─── Text block
# Hats



## Cooky (Apr 25, 2011)

I find that lately I need to wear a hat, my head gets cold…or hot… or sunburned… or all of the above (all within a few hours today).
I would like a nice hat.
Ball caps don’t shade ears or necks.
Cowboy hats work well but are just too cumbersome.
Fedoras were the answer when Grandpa was a kid, but the droopy drawers crowd have adopted them so that’s out.
What do you wear while out and about?


----------



## sawsman (Sep 13, 2007)

When I'm not wearing a ball hat, I wear my Aussie style hat.

This is the one here Cooky. It's awesome.

http://akubra-usa.com/kiandra_loden.html

Come to think of it.. it needs a good cleaning.


----------



## Bax* (Dec 14, 2008)

sawsman said:


> When I'm not wearing a ball hat, I wear my Aussie style hat.
> 
> This is the one here Cooky. It's awesome.
> 
> ...


Cool hats! I have been wanting something similar for upland hunting. Not familiar with Akubra though. Didnt see any prices though


----------



## Al Hansen (Sep 7, 2007)

I wear a motorcycle helmet.


----------



## gunplay (Apr 28, 2008)

Fedora!


----------



## Grandpa D (Sep 7, 2007)

I like LOAH's hat.


----------



## bowgy (Oct 10, 2007)

I like the one you are wearing in your avatar


----------



## Bears Butt (Sep 12, 2007)

I don't know what it's called, but it's a baseball cap that has a portion that drops down the back of your neck. When you don't want it to do that, you just fold it up inside the hat and put the hat back on. It also has portions that extend out over the tops of the ears. I think Cabelas calls them Cachalot hats.


----------



## twinkielk15 (Jan 17, 2011)

I where a Tilley hat. I love that thing. They are pricey but they also come with a lifetime warranty (which I've had to use) and they stand by it. Good Fedora-like coverage with a more outdoorsy feel.
──────
### Brief 1
In the hat thread, what kind of warranty does the Tilley hat come with?
### Brief 2
Echo the hat thread, starting with "Ball caps don’t" and going on through "out and about?".
### Brief 3
In the hat thread, list each kind of hat that Cooky names in the opening post.
The dataset entries stand apart from the hat thread as separate material.
─── Input data
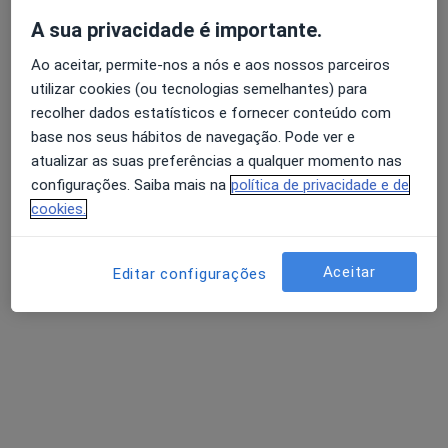
A sua privacidade é importante.
Psicólogo
Ao aceitar, permite-nos a nós e aos nossos parceiros
Avaliação dos usuários: 4,6 na Play Store e 4,2 na
Terapeuta alternativo
utilizar cookies (ou tecnologias semelhantes) para
Apple
recolher dados estatísticos e fornecer conteúdo com
base nos seus hábitos de navegação. Pode ver e
Pesquisas relacionadas
atualizar as suas preferências a qualquer momento nas
configurações. Saiba mais na
política de privacidade e de
Consulta online Terapia de Casal por cidade
cookies.
Consulta online Terapia de Casal Lisboa
Consulta online Terapia de Casal Porto
Aceitar
Editar configurações
Consulta online Terapia de Casal Vila Nova de Gaia
Consulta online Terapia de Casal Coimbra
Consulta online Terapia de Casal Faro
Mais (14)
Mais na categoria: Consulta online Terapia de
──────
### Expected answer 1
A lifetime warranty.

### Expected answer 2
Ball caps don’t shade ears or necks.
Cowboy hats work well but are just too cumbersome.
Fedoras were the answer when Grandpa was a kid, but the droopy drawers crowd have adopted them so that’s out.
What do you wear while out and about?

### Expected answer 3
Ball caps, cowboy hats, fedoras